> _Exercise directions_
The copy has to match the data exactly and leave out every picture.

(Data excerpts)
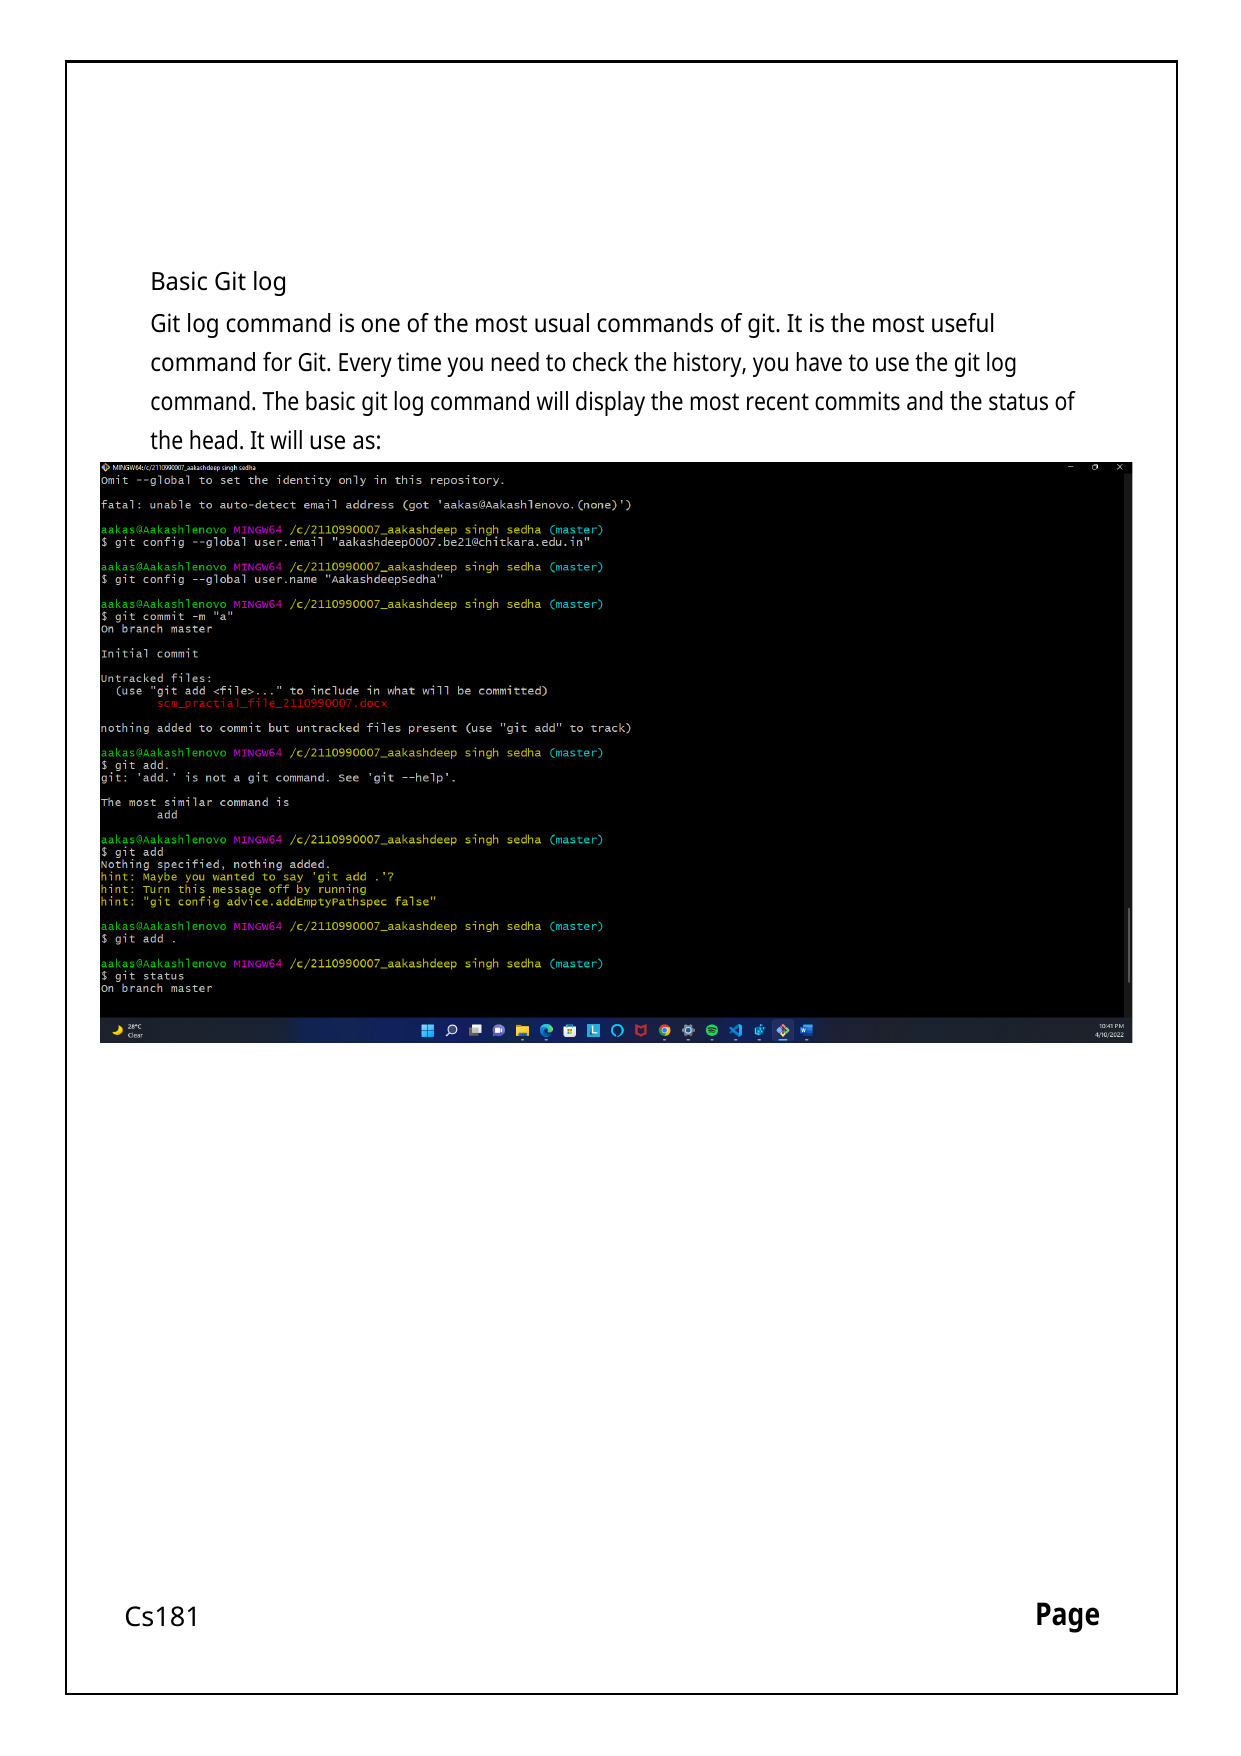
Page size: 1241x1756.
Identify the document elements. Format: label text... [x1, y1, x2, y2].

text Basic Git log [150, 264, 1132, 298]
text Git log command is one of the most usual commands of git. It is the most useful command for Git. Every time you need to check the history, you have to use the git log command. The basic git log command will display the most recent commits and the status of the head. It will use as: [150, 305, 1096, 457]
picture [100, 462, 1133, 1043]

> _Solution below_
Page size: 1241x1756.
Identify the document elements. Format: label text... [x1, y1, x2, y2].

text Basic Git log [150, 264, 1132, 298]
text Git log command is one of the most usual commands of git. It is the most useful command for Git. Every time you need to check the history, you have to use the git log command. The basic git log command will display the most recent commits and the status of the head. It will use as: [150, 305, 1096, 457]
picture [100, 462, 1133, 1043]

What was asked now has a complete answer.